BEGIN

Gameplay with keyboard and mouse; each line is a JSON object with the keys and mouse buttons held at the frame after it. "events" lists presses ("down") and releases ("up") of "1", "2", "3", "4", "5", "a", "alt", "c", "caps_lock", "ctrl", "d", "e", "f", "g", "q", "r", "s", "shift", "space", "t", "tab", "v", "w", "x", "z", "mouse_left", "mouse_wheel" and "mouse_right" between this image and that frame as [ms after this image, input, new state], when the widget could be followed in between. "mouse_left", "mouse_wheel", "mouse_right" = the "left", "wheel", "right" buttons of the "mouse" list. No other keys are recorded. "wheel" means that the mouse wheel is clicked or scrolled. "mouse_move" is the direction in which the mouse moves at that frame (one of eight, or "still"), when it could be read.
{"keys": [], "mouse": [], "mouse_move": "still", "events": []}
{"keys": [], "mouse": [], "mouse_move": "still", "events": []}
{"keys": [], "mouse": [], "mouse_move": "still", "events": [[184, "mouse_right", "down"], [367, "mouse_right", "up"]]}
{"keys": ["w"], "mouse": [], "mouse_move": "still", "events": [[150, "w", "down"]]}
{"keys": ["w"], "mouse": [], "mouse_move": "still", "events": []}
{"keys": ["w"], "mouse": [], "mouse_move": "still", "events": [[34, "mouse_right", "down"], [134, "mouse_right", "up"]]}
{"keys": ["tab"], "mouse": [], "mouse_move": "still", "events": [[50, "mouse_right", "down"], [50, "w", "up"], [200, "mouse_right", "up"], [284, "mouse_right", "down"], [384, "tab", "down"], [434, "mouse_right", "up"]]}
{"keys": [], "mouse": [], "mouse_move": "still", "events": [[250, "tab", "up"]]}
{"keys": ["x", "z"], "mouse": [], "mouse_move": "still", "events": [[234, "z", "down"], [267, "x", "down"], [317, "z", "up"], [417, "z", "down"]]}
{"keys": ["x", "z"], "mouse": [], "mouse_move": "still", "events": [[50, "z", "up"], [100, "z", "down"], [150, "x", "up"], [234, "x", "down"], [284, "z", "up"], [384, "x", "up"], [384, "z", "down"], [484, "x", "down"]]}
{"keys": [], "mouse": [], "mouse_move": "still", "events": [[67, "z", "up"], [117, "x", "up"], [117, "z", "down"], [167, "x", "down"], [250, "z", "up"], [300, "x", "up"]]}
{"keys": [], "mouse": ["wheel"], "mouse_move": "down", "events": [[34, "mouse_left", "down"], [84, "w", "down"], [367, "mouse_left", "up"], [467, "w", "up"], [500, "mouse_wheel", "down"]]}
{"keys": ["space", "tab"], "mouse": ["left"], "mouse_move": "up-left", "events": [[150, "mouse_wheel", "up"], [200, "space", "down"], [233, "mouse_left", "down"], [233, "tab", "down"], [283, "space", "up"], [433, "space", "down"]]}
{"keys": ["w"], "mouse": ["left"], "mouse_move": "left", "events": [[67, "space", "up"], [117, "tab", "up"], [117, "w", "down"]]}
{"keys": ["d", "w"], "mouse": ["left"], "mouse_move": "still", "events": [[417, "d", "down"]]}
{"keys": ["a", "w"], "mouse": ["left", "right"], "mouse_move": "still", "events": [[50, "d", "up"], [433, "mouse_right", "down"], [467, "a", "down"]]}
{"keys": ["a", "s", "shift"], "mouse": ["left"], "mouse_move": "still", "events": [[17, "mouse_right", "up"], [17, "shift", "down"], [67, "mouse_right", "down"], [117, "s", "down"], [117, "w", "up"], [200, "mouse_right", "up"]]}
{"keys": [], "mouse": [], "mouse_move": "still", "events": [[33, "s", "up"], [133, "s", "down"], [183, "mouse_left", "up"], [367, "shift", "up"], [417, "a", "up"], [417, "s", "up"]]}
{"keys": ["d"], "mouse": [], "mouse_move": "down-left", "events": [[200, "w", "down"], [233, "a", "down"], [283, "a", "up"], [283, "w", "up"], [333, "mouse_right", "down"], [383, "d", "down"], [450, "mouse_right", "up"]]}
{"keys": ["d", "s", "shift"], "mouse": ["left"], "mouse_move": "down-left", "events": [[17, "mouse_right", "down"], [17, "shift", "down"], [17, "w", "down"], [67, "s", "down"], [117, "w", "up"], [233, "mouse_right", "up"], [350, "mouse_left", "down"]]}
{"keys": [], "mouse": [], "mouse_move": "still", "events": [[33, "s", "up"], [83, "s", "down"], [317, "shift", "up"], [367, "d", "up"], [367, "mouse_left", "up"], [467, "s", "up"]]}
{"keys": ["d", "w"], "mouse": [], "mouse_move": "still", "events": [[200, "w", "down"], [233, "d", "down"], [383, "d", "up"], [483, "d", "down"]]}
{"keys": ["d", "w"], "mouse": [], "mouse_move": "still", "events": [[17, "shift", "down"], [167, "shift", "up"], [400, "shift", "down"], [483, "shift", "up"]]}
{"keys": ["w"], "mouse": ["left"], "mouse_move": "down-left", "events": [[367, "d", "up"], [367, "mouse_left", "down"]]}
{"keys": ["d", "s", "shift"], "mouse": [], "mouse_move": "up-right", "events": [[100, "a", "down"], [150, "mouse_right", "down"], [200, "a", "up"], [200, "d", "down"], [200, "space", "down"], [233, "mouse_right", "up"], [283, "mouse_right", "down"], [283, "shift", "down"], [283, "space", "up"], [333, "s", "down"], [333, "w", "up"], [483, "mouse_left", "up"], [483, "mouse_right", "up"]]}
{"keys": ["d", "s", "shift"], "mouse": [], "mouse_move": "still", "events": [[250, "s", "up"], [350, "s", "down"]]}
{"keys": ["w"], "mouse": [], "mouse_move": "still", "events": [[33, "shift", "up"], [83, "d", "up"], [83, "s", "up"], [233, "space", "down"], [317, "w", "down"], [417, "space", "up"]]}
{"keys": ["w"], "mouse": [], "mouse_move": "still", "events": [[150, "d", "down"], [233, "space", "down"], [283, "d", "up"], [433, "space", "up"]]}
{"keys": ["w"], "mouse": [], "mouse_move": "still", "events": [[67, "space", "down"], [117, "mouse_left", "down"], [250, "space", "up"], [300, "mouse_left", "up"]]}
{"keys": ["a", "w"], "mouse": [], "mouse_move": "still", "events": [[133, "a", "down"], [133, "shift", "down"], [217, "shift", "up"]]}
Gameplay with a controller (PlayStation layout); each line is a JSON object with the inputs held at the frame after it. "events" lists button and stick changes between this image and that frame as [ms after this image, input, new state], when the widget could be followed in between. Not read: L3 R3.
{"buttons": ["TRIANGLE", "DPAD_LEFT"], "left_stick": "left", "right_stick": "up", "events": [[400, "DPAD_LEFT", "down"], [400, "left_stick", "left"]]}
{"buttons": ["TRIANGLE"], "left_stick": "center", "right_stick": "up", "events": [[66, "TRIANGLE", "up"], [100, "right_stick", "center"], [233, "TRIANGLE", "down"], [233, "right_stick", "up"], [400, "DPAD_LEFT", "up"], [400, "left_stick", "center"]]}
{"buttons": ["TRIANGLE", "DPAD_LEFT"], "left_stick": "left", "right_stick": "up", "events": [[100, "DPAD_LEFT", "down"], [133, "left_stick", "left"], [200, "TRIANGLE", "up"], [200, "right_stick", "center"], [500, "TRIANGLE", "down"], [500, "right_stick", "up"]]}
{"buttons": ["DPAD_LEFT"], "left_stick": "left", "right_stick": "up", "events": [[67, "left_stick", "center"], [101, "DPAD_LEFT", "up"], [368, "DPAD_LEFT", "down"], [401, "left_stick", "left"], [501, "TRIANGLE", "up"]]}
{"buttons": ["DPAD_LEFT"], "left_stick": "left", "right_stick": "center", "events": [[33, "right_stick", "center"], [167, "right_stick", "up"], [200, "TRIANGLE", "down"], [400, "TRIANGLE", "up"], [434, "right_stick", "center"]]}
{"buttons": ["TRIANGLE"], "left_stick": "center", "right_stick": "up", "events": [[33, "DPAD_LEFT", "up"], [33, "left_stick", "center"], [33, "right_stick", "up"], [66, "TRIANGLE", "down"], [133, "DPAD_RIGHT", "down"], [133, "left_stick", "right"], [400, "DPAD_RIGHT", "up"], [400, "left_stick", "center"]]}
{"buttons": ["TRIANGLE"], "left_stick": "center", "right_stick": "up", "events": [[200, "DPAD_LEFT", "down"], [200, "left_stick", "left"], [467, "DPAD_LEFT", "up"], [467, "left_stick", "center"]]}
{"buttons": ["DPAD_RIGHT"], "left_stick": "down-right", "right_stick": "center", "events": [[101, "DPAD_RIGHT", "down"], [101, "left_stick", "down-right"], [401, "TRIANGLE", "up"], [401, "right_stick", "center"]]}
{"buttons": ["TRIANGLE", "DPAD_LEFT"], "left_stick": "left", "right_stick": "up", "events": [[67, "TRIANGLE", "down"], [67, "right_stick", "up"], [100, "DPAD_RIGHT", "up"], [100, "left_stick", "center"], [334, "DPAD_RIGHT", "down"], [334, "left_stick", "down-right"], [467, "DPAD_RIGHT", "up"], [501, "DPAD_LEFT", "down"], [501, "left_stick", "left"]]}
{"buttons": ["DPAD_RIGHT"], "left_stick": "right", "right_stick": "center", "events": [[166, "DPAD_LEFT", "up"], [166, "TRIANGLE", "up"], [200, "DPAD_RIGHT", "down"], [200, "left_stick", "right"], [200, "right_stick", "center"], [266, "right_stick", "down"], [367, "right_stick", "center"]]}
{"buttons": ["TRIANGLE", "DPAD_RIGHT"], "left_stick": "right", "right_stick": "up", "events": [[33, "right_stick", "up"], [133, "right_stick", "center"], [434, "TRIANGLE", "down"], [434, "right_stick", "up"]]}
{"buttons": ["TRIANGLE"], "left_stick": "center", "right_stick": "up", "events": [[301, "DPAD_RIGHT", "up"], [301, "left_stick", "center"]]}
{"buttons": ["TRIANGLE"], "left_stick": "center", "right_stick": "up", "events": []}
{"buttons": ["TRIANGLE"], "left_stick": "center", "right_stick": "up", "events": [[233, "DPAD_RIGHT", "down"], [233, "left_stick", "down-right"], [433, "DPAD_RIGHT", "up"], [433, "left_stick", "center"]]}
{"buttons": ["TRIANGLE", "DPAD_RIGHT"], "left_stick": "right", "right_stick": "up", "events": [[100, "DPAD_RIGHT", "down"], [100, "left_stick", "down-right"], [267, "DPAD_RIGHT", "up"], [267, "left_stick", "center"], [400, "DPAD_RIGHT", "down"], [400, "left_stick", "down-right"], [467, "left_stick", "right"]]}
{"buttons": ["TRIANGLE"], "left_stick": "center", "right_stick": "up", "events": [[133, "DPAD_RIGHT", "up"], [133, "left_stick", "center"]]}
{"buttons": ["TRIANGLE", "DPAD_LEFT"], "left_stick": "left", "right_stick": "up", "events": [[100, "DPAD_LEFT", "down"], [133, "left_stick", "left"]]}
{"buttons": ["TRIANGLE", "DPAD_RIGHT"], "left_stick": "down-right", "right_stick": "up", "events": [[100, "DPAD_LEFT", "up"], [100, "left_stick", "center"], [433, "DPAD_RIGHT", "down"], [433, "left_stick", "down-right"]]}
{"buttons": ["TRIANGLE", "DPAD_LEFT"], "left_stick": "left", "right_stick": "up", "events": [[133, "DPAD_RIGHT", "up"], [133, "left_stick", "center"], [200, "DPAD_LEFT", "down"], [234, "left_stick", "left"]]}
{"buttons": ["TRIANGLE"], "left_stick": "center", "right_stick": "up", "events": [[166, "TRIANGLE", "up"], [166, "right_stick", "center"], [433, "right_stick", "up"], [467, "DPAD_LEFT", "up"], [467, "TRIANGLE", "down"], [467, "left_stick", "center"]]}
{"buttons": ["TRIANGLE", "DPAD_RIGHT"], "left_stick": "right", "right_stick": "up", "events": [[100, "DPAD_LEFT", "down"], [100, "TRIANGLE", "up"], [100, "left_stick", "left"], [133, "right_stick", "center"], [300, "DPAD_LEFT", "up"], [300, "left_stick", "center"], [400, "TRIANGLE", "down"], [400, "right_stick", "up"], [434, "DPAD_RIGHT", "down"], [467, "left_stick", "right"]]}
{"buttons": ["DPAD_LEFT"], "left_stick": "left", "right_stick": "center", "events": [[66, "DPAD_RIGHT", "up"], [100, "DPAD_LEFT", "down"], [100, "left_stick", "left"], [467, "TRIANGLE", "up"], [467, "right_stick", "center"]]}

END

DIRECTIONS FOR THIS TASK |
From the lines above, copy those that contain the word "could".

TASK RESPONSE |
Gameplay with keyboard and mouse; each line is a JSON object with the keys and mouse buttons held at the frame after it. "events" lists presses ("down") and releases ("up") of "1", "2", "3", "4", "5", "a", "alt", "c", "caps_lock", "ctrl", "d", "e", "f", "g", "q", "r", "s", "shift", "space", "t", "tab", "v", "w", "x", "z", "mouse_left", "mouse_wheel" and "mouse_right" between this image and that frame as [ms after this image, input, new state], when the widget could be followed in between. "mouse_left", "mouse_wheel", "mouse_right" = the "left", "wheel", "right" buttons of the "mouse" list. No other keys are recorded. "wheel" means that the mouse wheel is clicked or scrolled. "mouse_move" is the direction in which the mouse moves at that frame (one of eight, or "still"), when it could be read.
Gameplay with a controller (PlayStation layout); each line is a JSON object with the inputs held at the frame after it. "events" lists button and stick changes between this image and that frame as [ms after this image, input, new state], when the widget could be followed in between. Not read: L3 R3.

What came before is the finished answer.